══ EXCERPT PROVIDED ══

QUOTE=nerdjuice32;634164]Hi all. Glad my mom pointed me here. Most brewing resources I have found on the internet focusses on beer.

I finally have the equipment and means to start my first batch of wine. I desperately do not want to use a kit - I feel I can't be proud of whatever I create if I feel like I'm just tracing using a stencil.

My mother actually just got a kit of her own and started her first batch as well, so I can at least glean a bit of practical knowledge that way. I've also watched many videos and read several guides, but I am still a little hazy in a few areas.

I'm probably wanting to be more ambitious that I should be for my first batch, but I'm fine with that. My thought was to get a few gallons of some kind of white grape juice and perhaps add some fresh blueberries, strawberries, maybe blackberries, etc with the end goal being maybe an interesting moscato. However, I've just learned from this forum that apparently blueberries contain benzoate, a yeast inhibitor. Does this effectively prevent blueberries from being used in home brewing?

Also, I've been told to try and get an organic grape juice, but are there any other tips? I have a 6 gallon carboy to satiate.

═══
══ EXCERPTED DATA ══

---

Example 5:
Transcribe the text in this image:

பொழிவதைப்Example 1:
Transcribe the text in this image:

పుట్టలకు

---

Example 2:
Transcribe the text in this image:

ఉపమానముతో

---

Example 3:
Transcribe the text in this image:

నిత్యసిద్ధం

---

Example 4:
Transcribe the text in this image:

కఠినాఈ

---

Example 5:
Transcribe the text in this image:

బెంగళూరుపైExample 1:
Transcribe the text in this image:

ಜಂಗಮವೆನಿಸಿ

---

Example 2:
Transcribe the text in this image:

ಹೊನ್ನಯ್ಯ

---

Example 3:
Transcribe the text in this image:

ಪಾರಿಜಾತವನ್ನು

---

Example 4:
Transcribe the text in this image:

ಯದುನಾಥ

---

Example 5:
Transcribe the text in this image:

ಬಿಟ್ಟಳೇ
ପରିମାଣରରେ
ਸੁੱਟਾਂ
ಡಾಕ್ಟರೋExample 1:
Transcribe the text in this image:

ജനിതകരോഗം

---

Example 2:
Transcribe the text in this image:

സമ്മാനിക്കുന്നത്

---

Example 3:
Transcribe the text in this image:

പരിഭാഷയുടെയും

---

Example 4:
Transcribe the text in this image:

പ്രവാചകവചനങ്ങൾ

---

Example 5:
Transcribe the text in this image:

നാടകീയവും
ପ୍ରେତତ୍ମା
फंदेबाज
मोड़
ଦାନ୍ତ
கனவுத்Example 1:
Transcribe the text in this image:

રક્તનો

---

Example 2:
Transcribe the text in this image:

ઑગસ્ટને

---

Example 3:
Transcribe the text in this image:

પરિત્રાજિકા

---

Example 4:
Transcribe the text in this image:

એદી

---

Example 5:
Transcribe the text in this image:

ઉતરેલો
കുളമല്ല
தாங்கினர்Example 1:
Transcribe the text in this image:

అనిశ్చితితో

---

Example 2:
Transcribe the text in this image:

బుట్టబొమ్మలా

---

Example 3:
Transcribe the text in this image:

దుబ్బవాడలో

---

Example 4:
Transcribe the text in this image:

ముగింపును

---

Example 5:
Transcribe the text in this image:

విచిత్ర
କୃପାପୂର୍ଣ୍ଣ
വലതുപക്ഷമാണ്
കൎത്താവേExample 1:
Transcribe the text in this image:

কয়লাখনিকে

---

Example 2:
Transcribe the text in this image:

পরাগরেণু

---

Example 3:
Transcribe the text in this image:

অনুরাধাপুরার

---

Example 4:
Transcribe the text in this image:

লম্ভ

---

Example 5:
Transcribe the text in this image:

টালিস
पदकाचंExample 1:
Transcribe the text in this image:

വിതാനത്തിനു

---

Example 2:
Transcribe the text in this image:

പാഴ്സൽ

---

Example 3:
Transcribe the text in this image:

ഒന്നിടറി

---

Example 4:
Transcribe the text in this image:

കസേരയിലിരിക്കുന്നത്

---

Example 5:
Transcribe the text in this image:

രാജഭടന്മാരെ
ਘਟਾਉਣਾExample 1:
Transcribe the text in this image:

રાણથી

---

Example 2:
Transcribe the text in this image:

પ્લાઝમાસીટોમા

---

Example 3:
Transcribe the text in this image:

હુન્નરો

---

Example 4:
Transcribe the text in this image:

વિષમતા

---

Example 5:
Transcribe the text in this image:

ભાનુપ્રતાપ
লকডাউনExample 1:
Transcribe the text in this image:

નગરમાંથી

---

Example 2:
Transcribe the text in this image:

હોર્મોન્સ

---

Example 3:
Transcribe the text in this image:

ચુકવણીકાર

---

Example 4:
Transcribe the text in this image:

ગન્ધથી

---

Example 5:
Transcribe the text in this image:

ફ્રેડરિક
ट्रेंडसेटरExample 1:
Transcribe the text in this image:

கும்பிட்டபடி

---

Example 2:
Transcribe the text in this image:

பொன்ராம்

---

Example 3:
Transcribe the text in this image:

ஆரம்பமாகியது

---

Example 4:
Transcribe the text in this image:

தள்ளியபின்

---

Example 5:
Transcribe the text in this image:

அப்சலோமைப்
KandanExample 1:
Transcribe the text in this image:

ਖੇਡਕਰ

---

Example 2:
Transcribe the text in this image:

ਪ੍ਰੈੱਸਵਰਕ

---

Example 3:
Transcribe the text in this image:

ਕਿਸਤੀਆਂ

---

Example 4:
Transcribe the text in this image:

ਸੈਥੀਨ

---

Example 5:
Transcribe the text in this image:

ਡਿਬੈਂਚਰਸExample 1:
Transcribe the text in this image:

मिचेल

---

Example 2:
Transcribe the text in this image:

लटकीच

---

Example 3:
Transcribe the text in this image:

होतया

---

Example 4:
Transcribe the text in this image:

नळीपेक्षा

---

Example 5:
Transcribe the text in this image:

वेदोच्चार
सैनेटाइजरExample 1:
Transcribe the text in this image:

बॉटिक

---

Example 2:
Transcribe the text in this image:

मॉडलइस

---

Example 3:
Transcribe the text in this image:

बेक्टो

═══

Reproduce everything from "My mother actually" down to "a few areas." in the forum post about starting a first batch of wine, substituting "tutorials" for "videos".

» **SOLUTION TO THE EXERCISE**:
My mother actually just got a kit of her own and started her first batch as well, so I can at least glean a bit of practical knowledge that way. I've also watched many tutorials and read several guides, but I am still a little hazy in a few areas.